# s'attachait pour moi à vivre



## L'equilibrista

Bonjour à tous,
je voudrais vous soumettre cette phrase que je dois traduire en italien mais dont je ne comprends pas du tout le sens.
C'est un extrait d'un roman, "Edouard".

_"Je ne sais pas quelle déplaisance s'attachait pour moi à vivre avec des gens, ..."_

Je n'arrive pas à comprendre le sens du verbe "s'attacher à".
Mon essai tout à fait maladroit:

"non so quale sgradevolezza si attaccasse a me nel vivere con persone, ..."

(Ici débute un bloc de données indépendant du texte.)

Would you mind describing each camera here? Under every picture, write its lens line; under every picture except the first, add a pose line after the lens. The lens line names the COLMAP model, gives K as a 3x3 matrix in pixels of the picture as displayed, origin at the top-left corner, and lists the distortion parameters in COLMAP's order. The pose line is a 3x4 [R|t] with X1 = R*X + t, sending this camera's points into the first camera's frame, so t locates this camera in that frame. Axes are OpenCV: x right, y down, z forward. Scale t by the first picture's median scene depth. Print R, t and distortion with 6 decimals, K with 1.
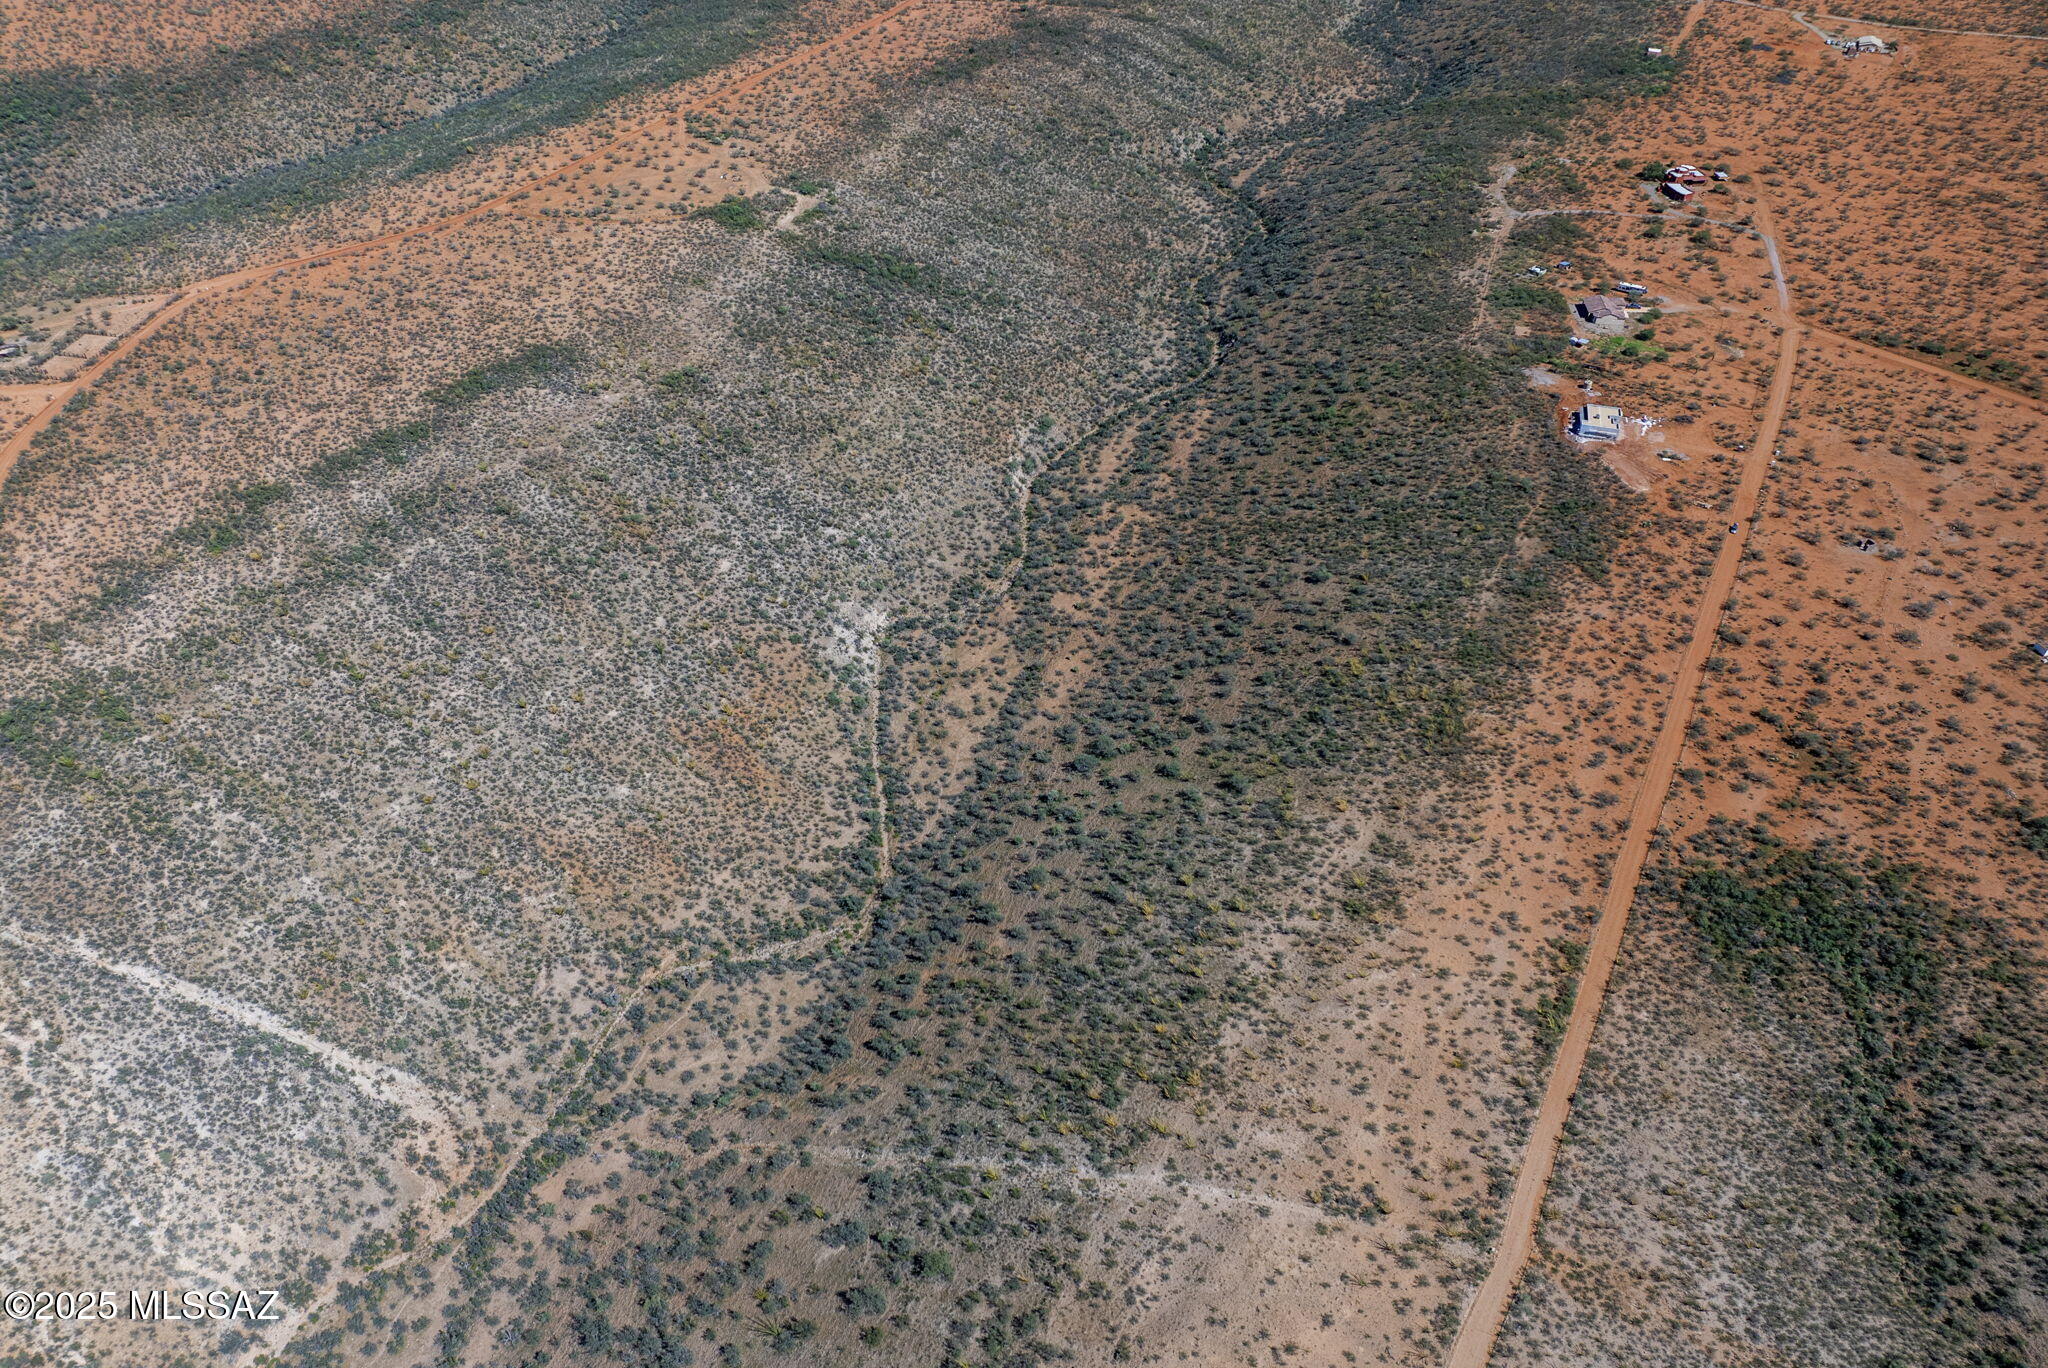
lens RADIAL K [[1441.5, 0, 1019.0], [0, 1441.5, 718.6], [0, 0, 1]] dist [-0.031835, -0.005212]
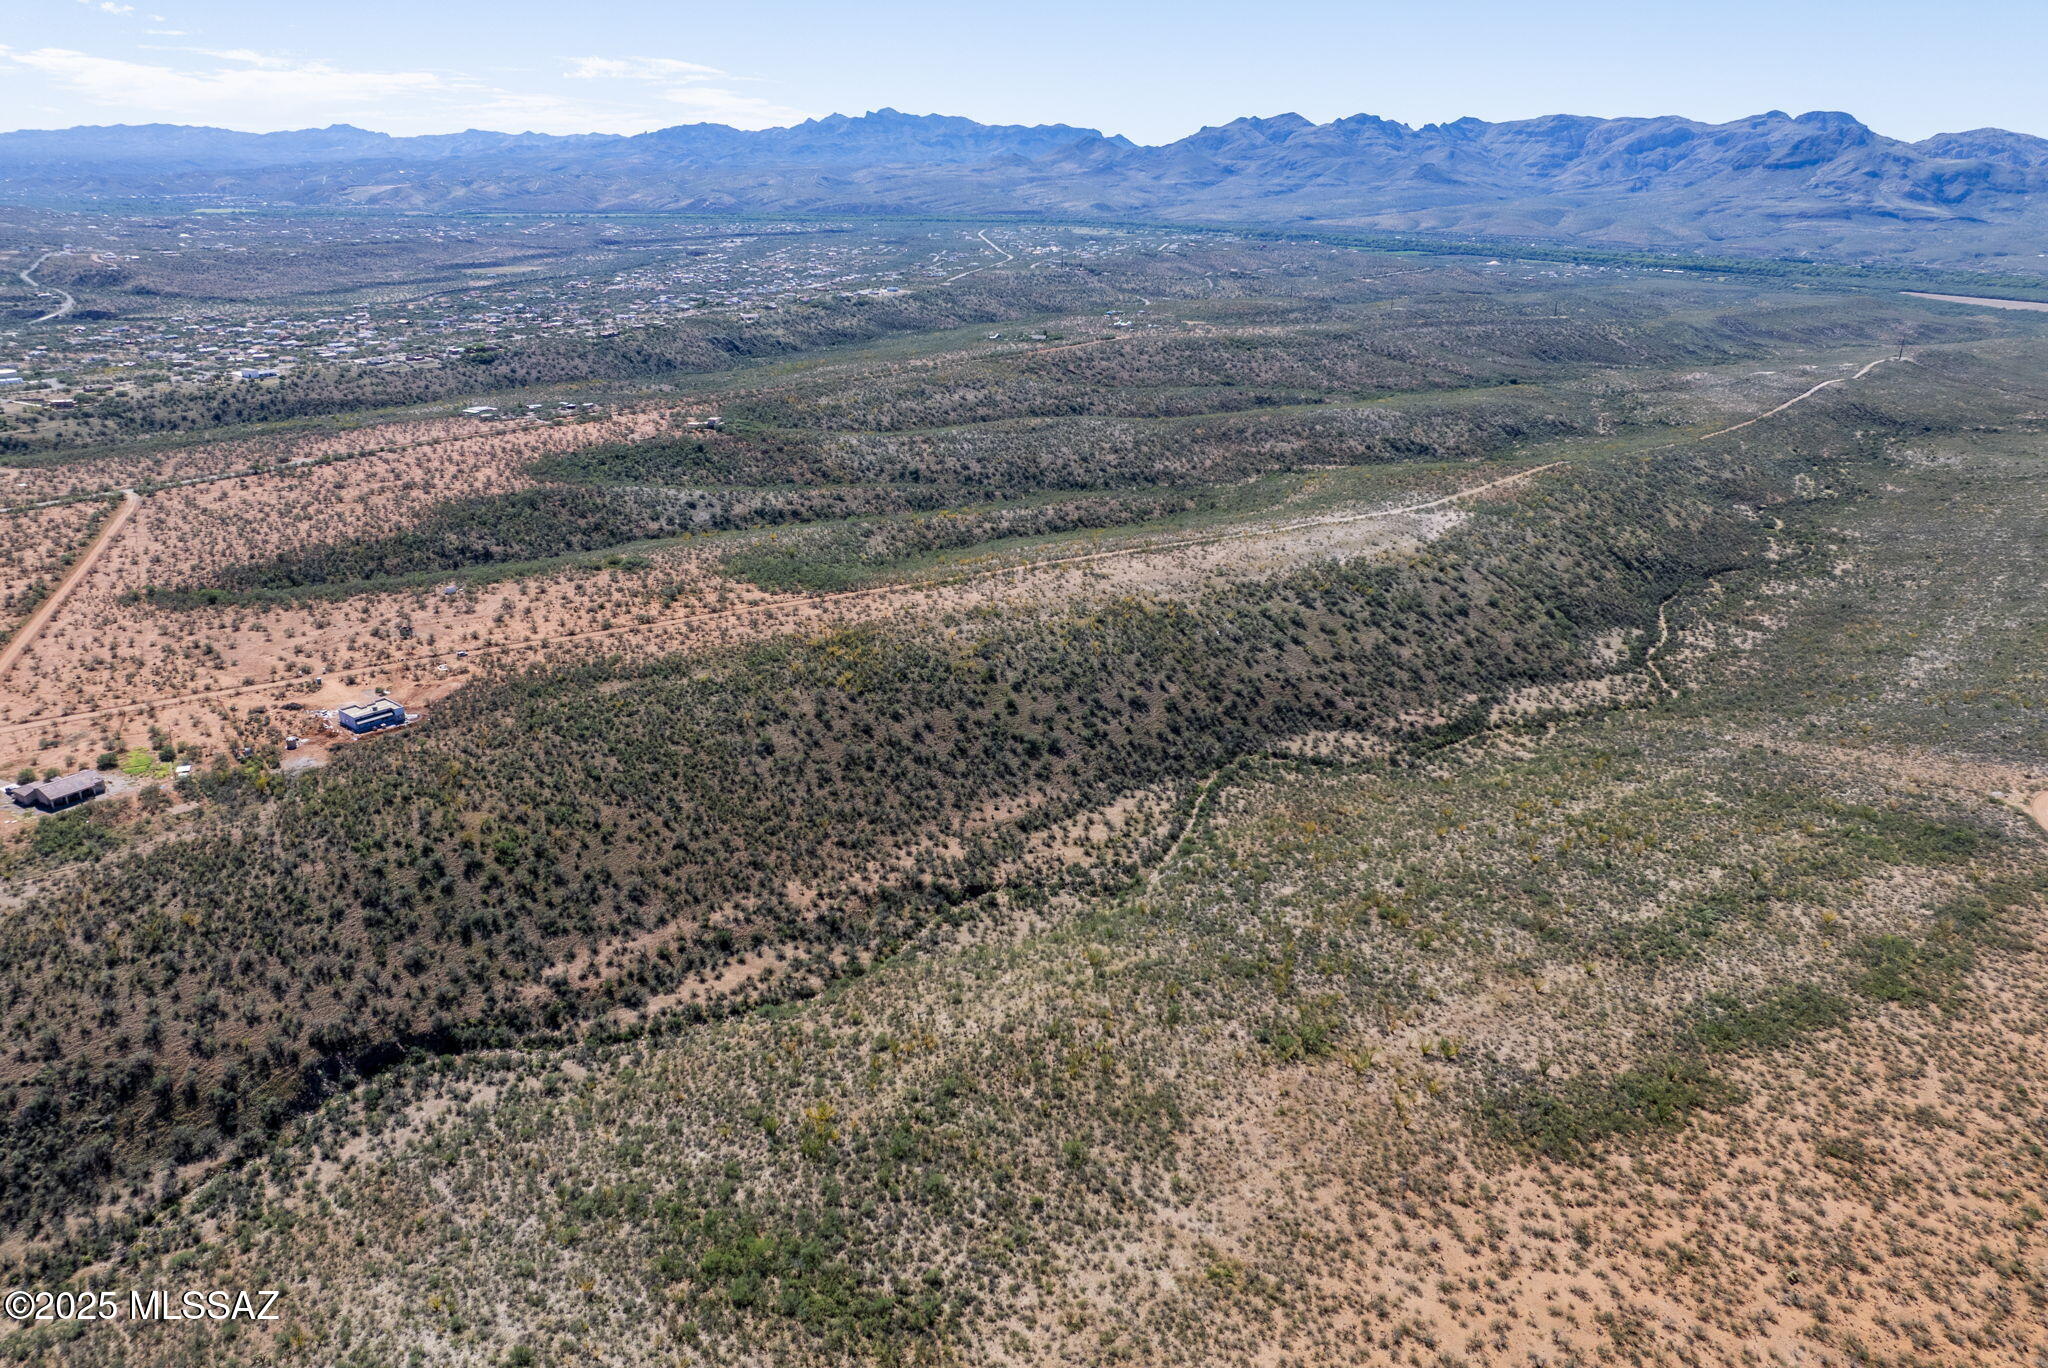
lens RADIAL K [[1441.5, 0, 1019.0], [0, 1441.5, 718.6], [0, 0, 1]] dist [-0.031835, -0.005212]
pose [[-0.903388, -0.177916, 0.390175, -0.457061], [0.260059, 0.496161, 0.828368, -1.126897], [-0.340970, 0.849806, -0.401957, 1.576398]]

Merci pour votre aide précieux .


----------



## Missrapunzel

Euh, j'ai du mal à comprendre le sens aussi. 
_s'attachait *pour* moi *à* vivre avec des gens_ ne me semble pas très français. 
La langue originale de ce roman est le français?


----------



## L'equilibrista

Oui oui, c'est du vieux français.
"Edouard", par Mme de Duras (1825).


----------



## Corsicum

Une interprétation : 
«_ attachait_ » : était liée de façon inexpliquée
_"Je ne sais pas d’ou me venait cette déplaisance que j’avais à vivre avec des gens, ..."_
_"Je ne connais pas l’origine, la nature de cette déplaisance que j’avais à vivre avec des gens, ..."_

Pour la traduction je suis incapable de me prononcer ?


----------



## L'equilibrista

Merci à tous les deux.


----------



## nuevoestudiante

Un tentativo:

Non capisco che spiacevolezza mi prendesse nel vivere con persone...

__________________________

nec cum spe nec cum metu


----------



## Curandera

_Des tentatives:_

_'Non so perché mi risultasse così spiacevole vivere con delle persone...'_
_'Non so spiegare l'origine/il perché di questo mio malessere a vivere con delle persone..._'
_'Non riesco a spiegarmi quanto sgradevole fosse per me vivere con delle persone...'_


----------